**ПИСЬМЕННОЕ ЗАДАНИЕ 1:** Объясните, пожалуйста, в одном–трёх предложениях, почему, согласно тексту о российской общественной системе, население, даже осуждая пороки этой системы, до сих пор не готово её отвергнуть.

С теми, кто недоволен, проще всего разговаривать на языке силы.
Фото Reuters
В последнее десятилетие российская жизнь во многом определялась двумя взаимосвязанными тенденциями: стремлением правящей элиты «навечно» закрепить сложившуюся в стране асоциальную общественную систему, усугубив ее антидемократическую сущность, и нарастанием противодействия этой системы решению задач элементарного оздоровления общества, не говоря уже о задачах становления страны как современной, цивилизованной.
Поле для маневра
Инициативы президента РФ Дмитрия Медведева, видимо, имеют целью подступиться к решению этих задач, хотя пока не дают оснований говорить о появлении реальной возможности прогресса в столь серьезном деле. Тем не менее они оказали заметное влияние на морально-политическую атмосферу в обществе, породив у одних надежды на ослабление процессов консервации нынешней общественной системы, у других – желание заняться конъюнктурным политическим маневрированием с целью сохранить свои позиции при любом повороте событий, а у третьих – прежде всего у доминирующих во власти экстремистских консервативных кругов – стремление использовать любые возможности для сохранения прежнего курса. Общество же, преобладающая его часть, по-прежнему обнаруживает свою неготовность проявить гражданственность и побудить власть к реальным прогрессивным преобразованиям. Появляются и учащаются всплески протестной общественной активности, однако население, даже осуждая пороки существующей системы, до сих пор не готово ее отвергнуть. Не готово и потому, что не видит ей реальной альтернативы, и потому, что для него вовсе не очевидна возможность проведения новых реформ без тех негативных последствий, которыми сопровождались реформы в начале 90-х годов и которые дискредитировали реформаторов в глазах населения.
Тем не менее несостоятельность нынешней модели общества становится очевидной для самых различных слоев общества раньше, чем это можно было бы ожидать. В то же время ясно, что ее смена – не дело ближайшего будущего. Этой смене могут предшествовать маневры правящей элиты, чередующие ослабление и усиление жесткости политического режима с сохранением сущностных черт системы. От правящей элиты в ее нынешнем составе было бы напрасно ожидать кардинальных реформ. Для многих ее представителей критика в адрес системы (вплоть до признания факта криминализации государства) отражает прежде всего стремление в какой-то мере словесно отмежеваться от нее на случай политического кризиса, появления и усиления влиятельных реформаторских сил. Дело в том, что в элите появляются сомнения в отношении способности нынешней власти предотвратить такое развитие. Но реформаторские настроения в элите очень слабы. Ее сопротивление реформам будет скорее нарастать, чем ослабевать. Вероятность превентивных репрессивных мер со стороны государства достаточно велика. Ведь элита может слишком много потерять даже от поверхностных реформ. Правда, для нее возможности не реагировать ни на объективную необходимость реформирования системы, ни на тенденцию к усилению социальной напряженности не столь очевидны, как это было еще совсем недавно.
До сих пор главная черта ситуации в стране заключается не в сопротивлении общества системе, а в развертывающихся процессах ее саморазрушения, более того – процессах разложения всего общества вследствие пагубного влияния системы. Эти процессы снижают ее жизнеспособность и потенциал сопротивления переменам. Причем очевидно, что процесс разложения даже не тормозится властью, он выходит из-под ее контроля, ускоряется и разрастается. Поведение подавляющего большинства правящей элиты, несмотря на появление у нее тревожных настроений, по-прежнему практически полностью определяется ее всепоглощающей заинтересованностью в сохранении своей независимости от общества, продолжении произвола, подавлении любых посягательств на основы существующей общественной модели.

**СОДЕРЖИМОЕ НАБОРА ДАННЫХ:**
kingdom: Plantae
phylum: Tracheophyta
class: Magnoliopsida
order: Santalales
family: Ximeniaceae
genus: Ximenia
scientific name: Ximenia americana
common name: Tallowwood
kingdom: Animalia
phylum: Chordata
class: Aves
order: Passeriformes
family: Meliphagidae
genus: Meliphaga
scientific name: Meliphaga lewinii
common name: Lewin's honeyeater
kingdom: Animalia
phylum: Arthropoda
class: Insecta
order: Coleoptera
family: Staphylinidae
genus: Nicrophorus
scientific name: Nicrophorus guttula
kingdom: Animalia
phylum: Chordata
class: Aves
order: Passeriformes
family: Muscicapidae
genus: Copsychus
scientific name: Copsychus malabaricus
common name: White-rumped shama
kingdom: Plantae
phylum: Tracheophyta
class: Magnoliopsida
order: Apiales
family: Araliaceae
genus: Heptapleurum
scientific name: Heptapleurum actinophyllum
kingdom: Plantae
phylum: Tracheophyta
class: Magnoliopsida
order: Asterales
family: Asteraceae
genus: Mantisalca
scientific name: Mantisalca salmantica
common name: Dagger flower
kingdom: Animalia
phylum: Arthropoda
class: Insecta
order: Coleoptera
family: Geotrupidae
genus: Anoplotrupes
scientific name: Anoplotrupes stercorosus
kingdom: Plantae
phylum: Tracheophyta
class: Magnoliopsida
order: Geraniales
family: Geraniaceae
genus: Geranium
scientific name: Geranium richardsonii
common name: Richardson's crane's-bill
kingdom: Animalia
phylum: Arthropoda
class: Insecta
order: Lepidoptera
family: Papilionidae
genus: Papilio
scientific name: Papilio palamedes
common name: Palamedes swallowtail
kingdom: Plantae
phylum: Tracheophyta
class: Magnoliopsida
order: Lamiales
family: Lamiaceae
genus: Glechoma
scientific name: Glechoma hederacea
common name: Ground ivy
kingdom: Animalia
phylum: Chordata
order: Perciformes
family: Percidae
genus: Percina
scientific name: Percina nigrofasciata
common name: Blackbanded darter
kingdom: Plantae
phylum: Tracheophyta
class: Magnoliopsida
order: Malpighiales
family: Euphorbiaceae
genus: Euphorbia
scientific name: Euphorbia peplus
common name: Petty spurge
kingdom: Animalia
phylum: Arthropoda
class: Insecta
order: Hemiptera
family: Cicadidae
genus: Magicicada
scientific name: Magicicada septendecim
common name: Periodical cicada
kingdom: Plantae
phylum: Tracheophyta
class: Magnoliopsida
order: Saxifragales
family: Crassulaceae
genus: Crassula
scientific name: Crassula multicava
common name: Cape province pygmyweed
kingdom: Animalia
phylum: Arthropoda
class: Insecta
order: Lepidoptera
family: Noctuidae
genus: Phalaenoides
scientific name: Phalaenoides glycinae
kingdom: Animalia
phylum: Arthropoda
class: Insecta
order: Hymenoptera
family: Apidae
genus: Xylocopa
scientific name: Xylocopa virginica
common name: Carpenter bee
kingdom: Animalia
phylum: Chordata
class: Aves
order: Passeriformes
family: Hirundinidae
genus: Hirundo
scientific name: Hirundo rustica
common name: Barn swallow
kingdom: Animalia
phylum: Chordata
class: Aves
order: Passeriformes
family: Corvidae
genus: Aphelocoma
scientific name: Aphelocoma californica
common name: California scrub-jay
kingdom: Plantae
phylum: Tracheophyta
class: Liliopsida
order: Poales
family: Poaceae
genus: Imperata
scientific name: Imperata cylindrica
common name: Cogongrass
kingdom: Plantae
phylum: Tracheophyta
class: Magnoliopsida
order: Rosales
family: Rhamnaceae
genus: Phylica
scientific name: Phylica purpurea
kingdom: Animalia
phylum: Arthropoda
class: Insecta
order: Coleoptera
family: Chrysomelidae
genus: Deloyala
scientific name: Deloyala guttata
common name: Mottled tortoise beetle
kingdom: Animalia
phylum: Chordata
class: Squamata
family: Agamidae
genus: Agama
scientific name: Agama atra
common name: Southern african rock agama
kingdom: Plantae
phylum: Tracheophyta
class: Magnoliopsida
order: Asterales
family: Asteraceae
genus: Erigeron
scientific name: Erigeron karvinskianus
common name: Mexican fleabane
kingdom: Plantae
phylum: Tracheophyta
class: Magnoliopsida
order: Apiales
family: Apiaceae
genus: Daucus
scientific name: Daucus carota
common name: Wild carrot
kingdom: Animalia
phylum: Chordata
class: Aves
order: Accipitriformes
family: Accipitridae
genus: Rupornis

**ПИСЬМЕННОЕ ЗАДАНИЕ 2:** Обновите в записях всё от строки с «order: Perciformes» вниз до строки с «genus: Aphelocoma» включительно: замените «common name» на «vernacular name», остальное оставьте без изменений. Выведите только эти строки.

**ОТВЕТ НА ЗАДАНИЕ 1:** Население не видит реальной альтернативы существующей системе. Кроме того, ему не очевидно, что новые реформы можно провести без тех негативных последствий, которыми сопровождались реформы начала 90-х годов и которые дискредитировали реформаторов в его глазах.

**ОТВЕТ НА ЗАДАНИЕ 2:**
order: Perciformes
family: Percidae
genus: Percina
scientific name: Percina nigrofasciata
vernacular name: Blackbanded darter
kingdom: Plantae
phylum: Tracheophyta
class: Magnoliopsida
order: Malpighiales
family: Euphorbiaceae
genus: Euphorbia
scientific name: Euphorbia peplus
vernacular name: Petty spurge
kingdom: Animalia
phylum: Arthropoda
class: Insecta
order: Hemiptera
family: Cicadidae
genus: Magicicada
scientific name: Magicicada septendecim
vernacular name: Periodical cicada
kingdom: Plantae
phylum: Tracheophyta
class: Magnoliopsida
order: Saxifragales
family: Crassulaceae
genus: Crassula
scientific name: Crassula multicava
vernacular name: Cape province pygmyweed
kingdom: Animalia
phylum: Arthropoda
class: Insecta
order: Lepidoptera
family: Noctuidae
genus: Phalaenoides
scientific name: Phalaenoides glycinae
kingdom: Animalia
phylum: Arthropoda
class: Insecta
order: Hymenoptera
family: Apidae
genus: Xylocopa
scientific name: Xylocopa virginica
vernacular name: Carpenter bee
kingdom: Animalia
phylum: Chordata
class: Aves
order: Passeriformes
family: Hirundinidae
genus: Hirundo
scientific name: Hirundo rustica
vernacular name: Barn swallow
kingdom: Animalia
phylum: Chordata
class: Aves
order: Passeriformes
family: Corvidae
genus: Aphelocoma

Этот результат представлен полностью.